In conversation with a number of campers recently over the closure of various sites in the Algarve, the Resident made some ‘good contacts’ who saw this restriction coming and are currently on the last leg of their journeys homeward.
Said Margaret Emson – who had been staying in a campsite in Tavira – this morning: “We are currently on the road heading for the Eurotunnel. There are still about 40 motorhomes in the Tavira site, including French, British, Swedish, Finnish and Swiss. I do not know what they will do…”.


----------



## QFour (Mar 29, 2020)

Interesting development. Looks like they don't want anyone wandering about. Cannot imagine what it will be like being in a caravan for weeks on end.


----------



## trevskoda (Mar 29, 2020)

I wish someone would close facebook market place,folk are still wander around buying all sorts of things,hope the police get them,we have no removed all goods which were on sale.


----------



## Nabsim (Mar 29, 2020)

trevskoda said:


> I wish someone would close facebook market place,folk are still wander around buying all sorts of things,hope the police get them,we have no removed all goods which were on sale.


Yeah me too, I have some stuff on there that folks are asking about.
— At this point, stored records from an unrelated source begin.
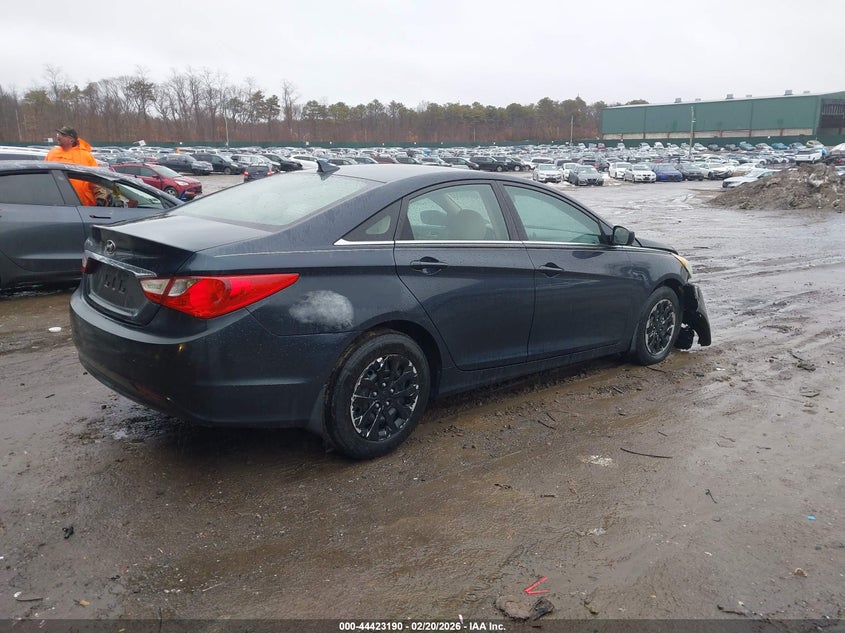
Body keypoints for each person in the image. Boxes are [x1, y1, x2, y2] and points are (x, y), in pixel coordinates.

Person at [45, 126, 99, 206]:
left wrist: (101, 198)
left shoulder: (85, 156)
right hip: (58, 202)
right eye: (58, 134)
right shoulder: (52, 153)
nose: (58, 137)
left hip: (84, 204)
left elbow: (96, 179)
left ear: (71, 140)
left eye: (63, 135)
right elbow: (46, 176)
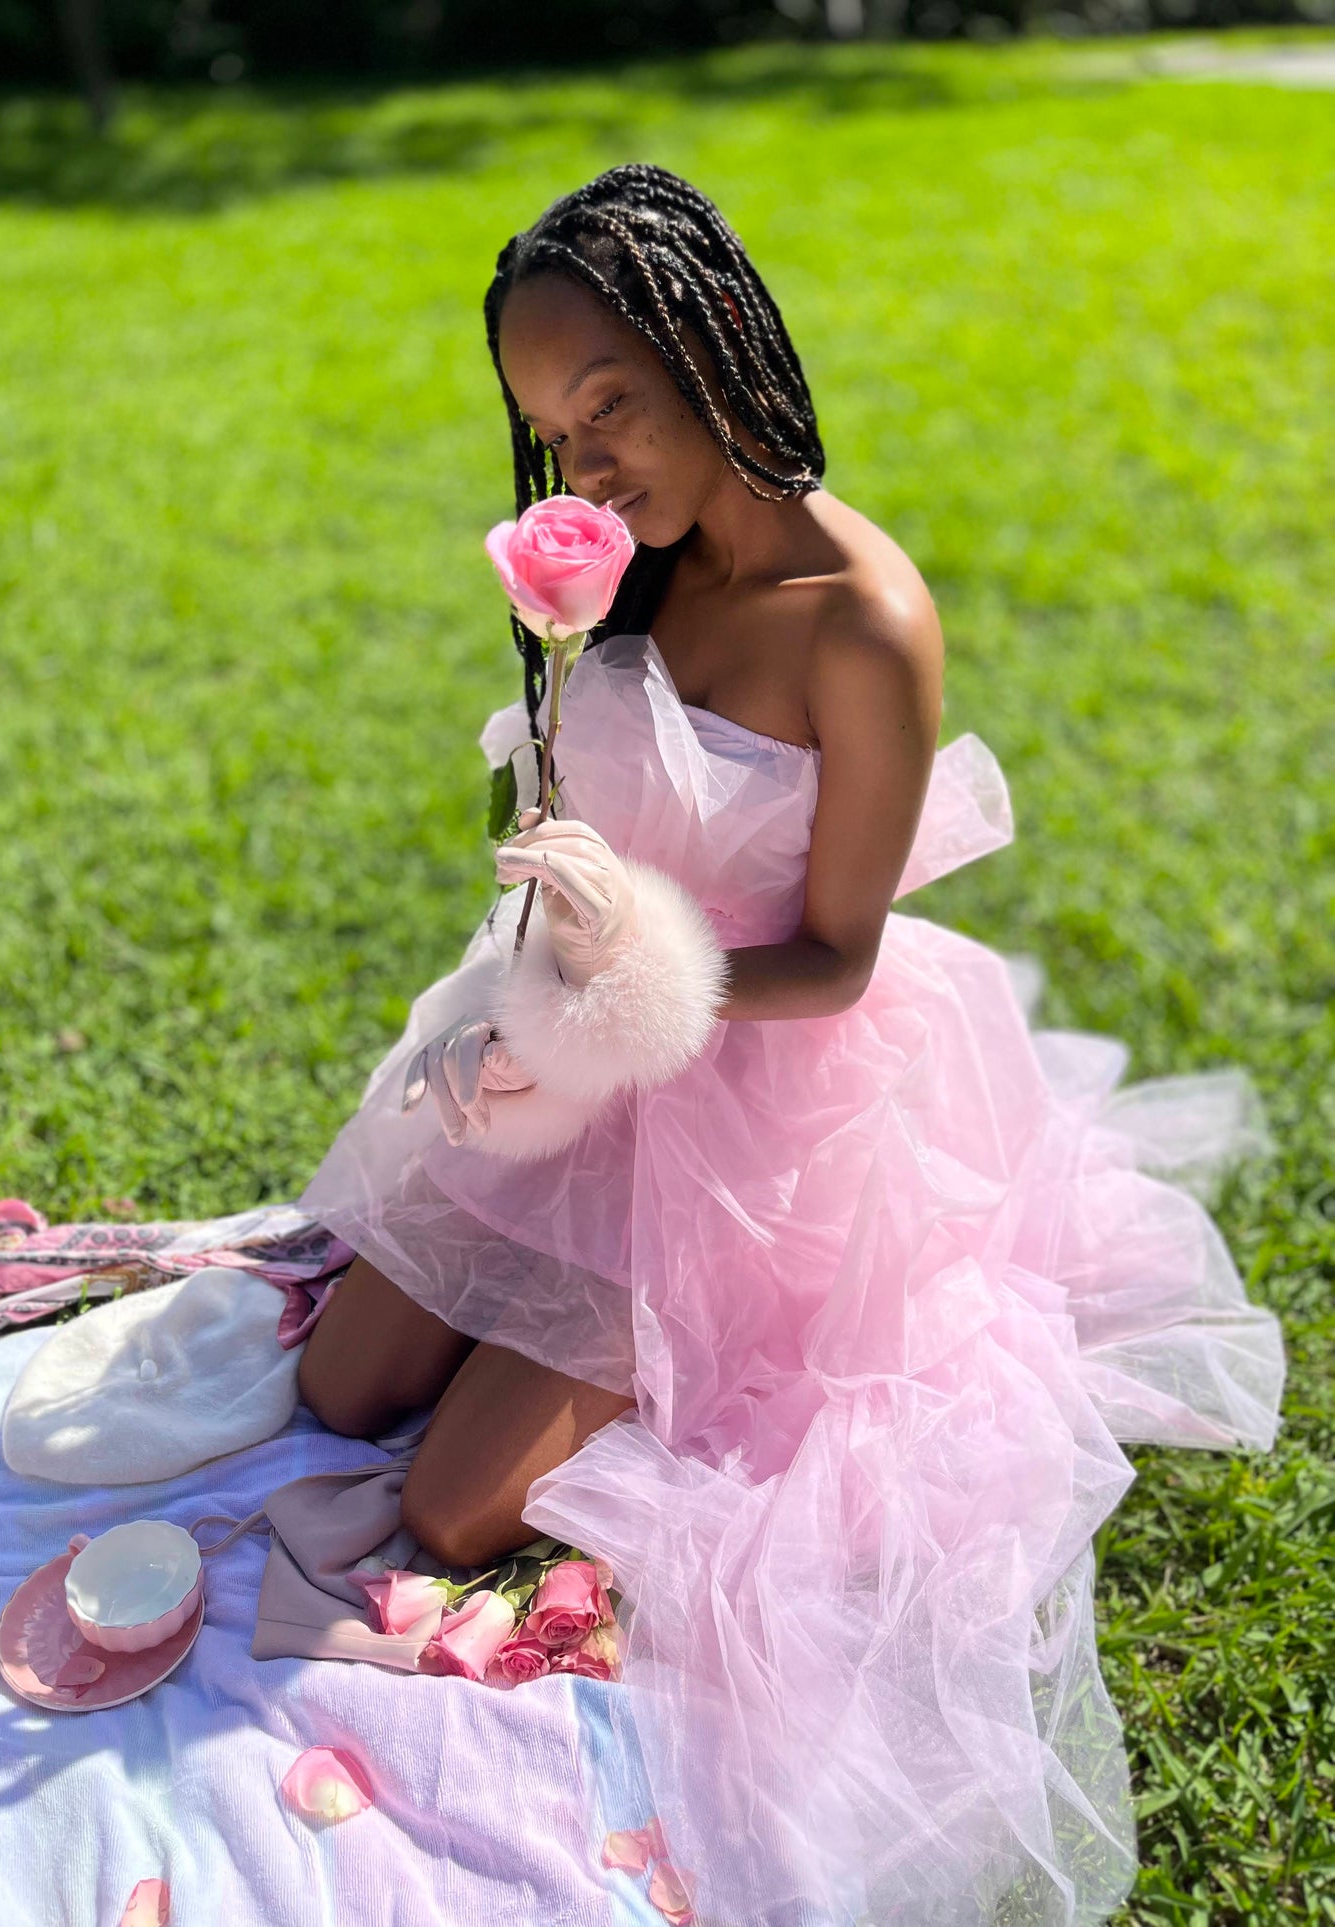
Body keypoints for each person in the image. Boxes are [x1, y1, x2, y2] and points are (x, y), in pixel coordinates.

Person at [295, 163, 1284, 1926]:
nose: (587, 467)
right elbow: (572, 798)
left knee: (451, 1516)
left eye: (614, 406)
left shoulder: (859, 619)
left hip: (754, 1100)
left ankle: (665, 1375)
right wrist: (513, 948)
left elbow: (831, 958)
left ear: (710, 348)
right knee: (336, 1391)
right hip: (585, 1025)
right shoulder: (618, 575)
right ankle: (534, 1328)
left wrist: (618, 989)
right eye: (550, 430)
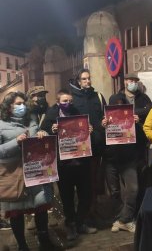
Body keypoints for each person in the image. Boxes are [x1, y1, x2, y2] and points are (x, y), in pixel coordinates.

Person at [0, 91, 59, 250]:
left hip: (36, 171)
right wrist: (15, 143)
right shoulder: (1, 125)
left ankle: (44, 240)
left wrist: (43, 134)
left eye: (23, 104)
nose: (22, 106)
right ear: (9, 107)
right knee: (16, 212)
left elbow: (40, 138)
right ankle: (22, 245)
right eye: (18, 104)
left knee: (41, 208)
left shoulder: (32, 120)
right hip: (15, 174)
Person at [41, 89, 96, 240]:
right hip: (63, 165)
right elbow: (42, 134)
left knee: (86, 194)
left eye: (70, 101)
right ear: (58, 102)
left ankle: (80, 222)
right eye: (65, 101)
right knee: (67, 197)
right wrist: (50, 131)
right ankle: (70, 224)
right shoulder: (51, 116)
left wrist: (89, 129)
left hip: (81, 162)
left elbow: (85, 130)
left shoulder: (77, 112)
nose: (68, 104)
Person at [102, 73, 152, 233]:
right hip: (112, 154)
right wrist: (103, 124)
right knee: (115, 191)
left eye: (135, 81)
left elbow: (150, 110)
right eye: (130, 81)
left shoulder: (143, 97)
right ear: (125, 82)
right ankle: (121, 218)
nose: (133, 83)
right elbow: (107, 121)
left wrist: (136, 116)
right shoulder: (115, 98)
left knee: (133, 188)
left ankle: (125, 219)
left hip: (133, 152)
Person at [69, 68, 106, 222]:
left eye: (89, 78)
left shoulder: (98, 96)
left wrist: (104, 123)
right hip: (80, 148)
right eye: (84, 79)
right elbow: (68, 121)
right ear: (78, 81)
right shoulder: (72, 99)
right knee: (84, 181)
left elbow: (106, 117)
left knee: (95, 179)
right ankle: (85, 211)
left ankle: (93, 208)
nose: (87, 81)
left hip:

May just take them off


----------



## REC (Mar 29, 2020)

This is part of the state of emergency declared recently. The campsite closures, I think, were to be from 26/3/20. I can't find anything on either the government websites for Spain or Portugal, regarding a quarantine period for people transiting through Spain from Portugal, and would be surprised if one was going direct to pass through France to tunnel, that they would not insist on self isolation but would they stop the vans for that two weeks? Waiting to find a better source of information. Maybe those on the forum who are travelling back in the next week, can keep us informed.


----------



## yorkieowl (Mar 29, 2020)

Nabsim said:


> Yeah me too, I have some stuff on there that folks are asking about. May just take them off


I can't be ar*ed having to redo the adverts, but just tell anyone who enquires that the items are not for sale at present. Maybe they get the message to stay home then too if they see other folk taking it seriously.


----------